3

3.9K 375 54
                                    

Selama rapat berlangsung, Sakura tidak dapat memfokuskan pikirannya. Dirinya merasakan canggung yang teramat sangat. Apalagi saat suaminya duduk tepat disebrangnya. Ia tidak dapat menahan rasa malu yang menguar dari dirinya sendiri. Bayangan sentuhan tadi malam benar-benar mengganggu kepalanya. Dan selama rapat berlangsung, sebisa mungkin ia tidak menatap wajah datar milik suaminya.

Dirinya baru bisa bernafas lega saat rapat telah selesai dan Sasuke pergi berlalu begitu saja tanpa menyapanya. Ya, untuk apa ia mengharapkannya mengingat pernikahan mereka memang belum dipublikasikan.

Menggelengkan kepalanya, ia harusnya sadar diri karena pernikahannya bukanlah kemauan dirinya dan Sasuke. Jadi, apa yang ia harapkan? Bibirnya mendecih miris apalagi pernikahan mereka baru diketahui oleh keluarga dan orang terdekatnya saja.

"Miss Haruno?"

Suara bass bossnya menyadarkannya ke dunia nyata. Ia menoleh dan menemukan Yahiko tengah menatapnya dari jarak yang terbilang tidak begitu jauh. Sontak saja ia memundurkan wajahnya. Kaget.

"I-iya, Mister?"

Yahiko beringsut mundur dengan tatapan menyelidik dan tajam.

"Saya paling tidak suka dengan karyawan yang tidak focus saat bekerja."

Sakura berdiri dan membungkukkan tubuhnya sembilan puluh derajat--- meminta maaf karena keteledorannya.

"Maaf, Mister."

Yahiko menatapnya datar. Dengusan pelan keluar dari celah bibirnya yang kecoklatan.

"Jangan diulangi. Mana hasil rapat yang telah berhasil kau revisi?"

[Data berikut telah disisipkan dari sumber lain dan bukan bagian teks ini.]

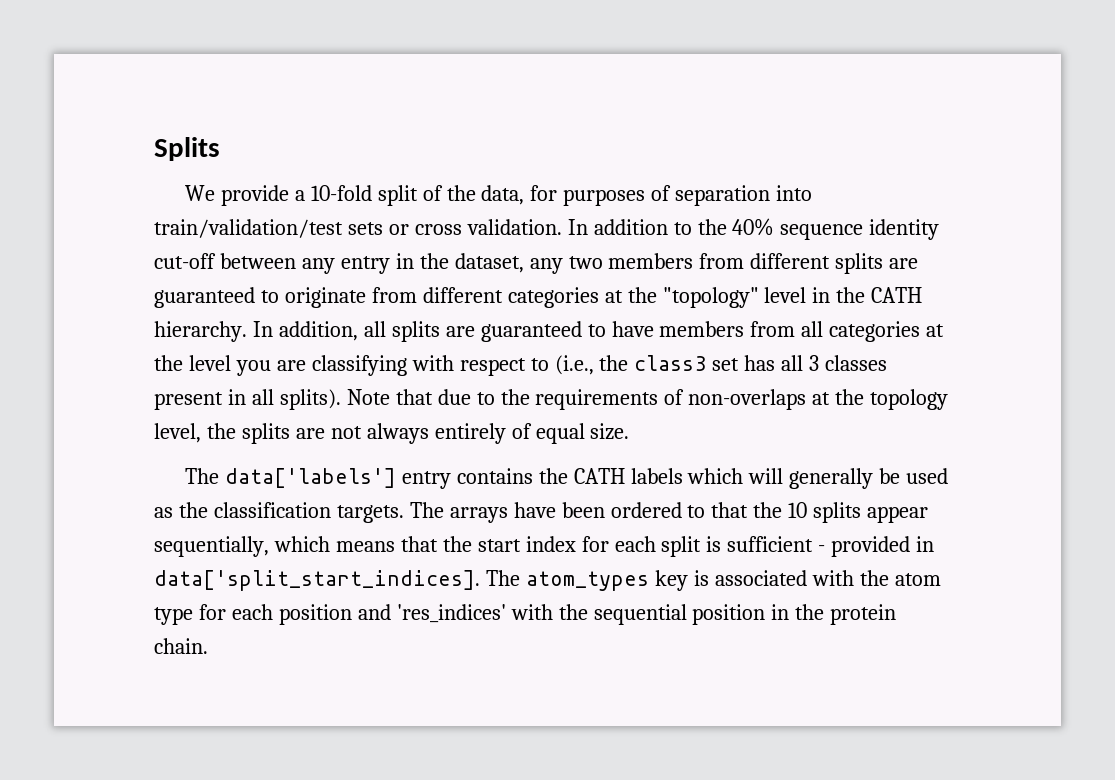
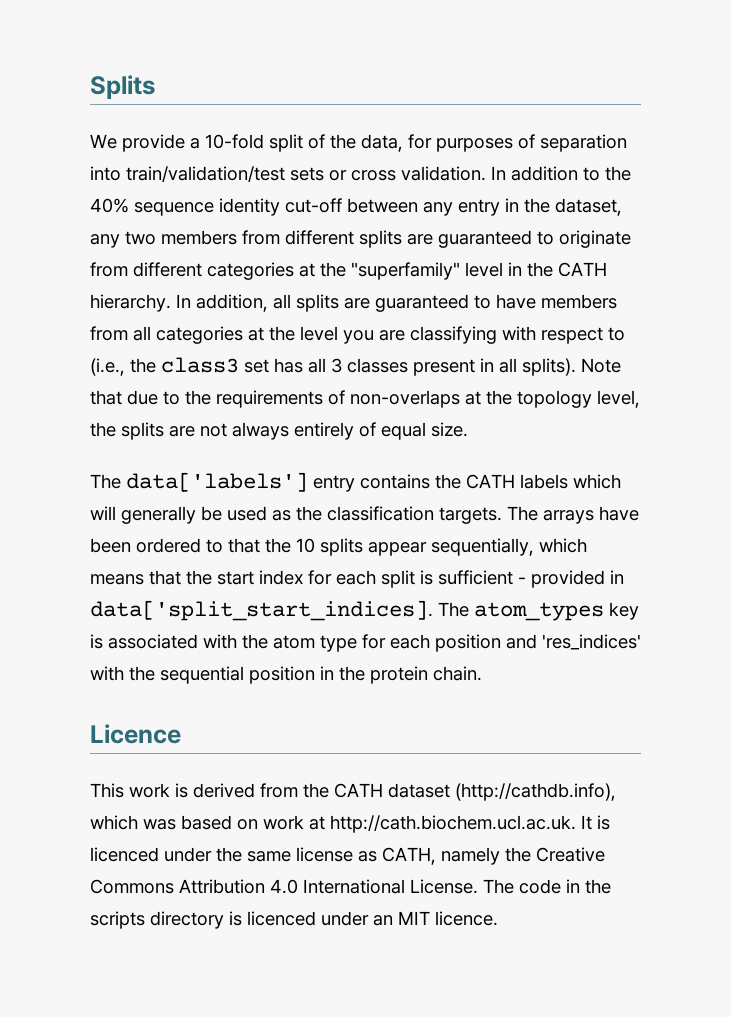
[662,287,759,308] "topology" -> [351,262,460,280] "superfamily"
(208, 646) none -> [90,724,181,744] [90,783,616,801] [90,815,610,833] [90,847,605,865] [90,879,611,894] [90,911,498,929] // Licence // This work is derived from the CATH dataset (http://cathdb.info), which was based on work at http://cath.biochem.ucl.ac.uk. It is licenced under the same license as CATH, namely the Creative Commons Attribution 4.0 International License. The code in the scripts directory is licenced under an MIT licence.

Sakura lega karena Bossnya tidak marah. Ia kemudian mengambil map kuning yang berada disamping komputer dan memberikannya kepada Yahiko.

"Ini, Mister."

Setelah menerimanya, Yahiko langsung masuk ke dalam ruangannya tanpa mengeluarkan sepatah katapun--- membuat Sakura menghela nafas lega dan ia pun kembali duduk di kursinya.

"Ya, Tuhan."
Ucapnya lega sembari memegang dadanya yang masih bereuforia. Untung saja.

ººº

Sakura mengetuk pintu rumah utama. Hari sudah sore, sudah pukul enam lebih lima belas yang mana, pasti Bibi Chiyo telah pulang ke rumahnya karena jadwal wanita itu sudah berakhir sejak setengah jam yang lalu. Cukup lama ia terdiam disana. Biasanya, wanita yang tengah mengandung itu akan selalu siaga membukakan pintu. Namun, sekarang kemana perginya sahabat lavendernya itu?

Merapalkan kata maaf didalam hati, ia membuka pintu utama yang memang tak terkunci. Langkahnya menuntunnya untuk pergi ke kamar Hinata--- mencari keberadaannya.

Enam kali ketukan ia lakukan pada pintu kamar Hinata namun alunan suara wanita itu sama sekali belum terdengar. Sekali lagi merapalkan kata maaf, ia membuka handle pintu yang lagi-lagi tidak dikunci. Baru sedikit daun pintu itu terbuka, suara muntahan yang berasal dari kamar mandi mengusik indera pendengarannya.

Ia pun langsung berlari menghampiri Hinata dan maniknya melebar saat menemukan wanita itu tengah menunduk lemas diatas meja wastafel.

"Hinata, kau tak apa?"

Sakura memijit tengkuk Hinata dan memandang sendu sisi wajah wanita itu. Tangannya yang bebas mengelap dahinya yang berpeluh basah.

"Aku baik, Saki. Hanya sedikit mual dan pusing."

Cengkraman tangan Hinata di sisi-sisi wastafel mengerat saat wanita itu mengeluarkan cairannya lagi. Sakura terus memijit tengkuk Hinata dan mengumpulkan rambut panjangnya yang menjuntai menjadi satu.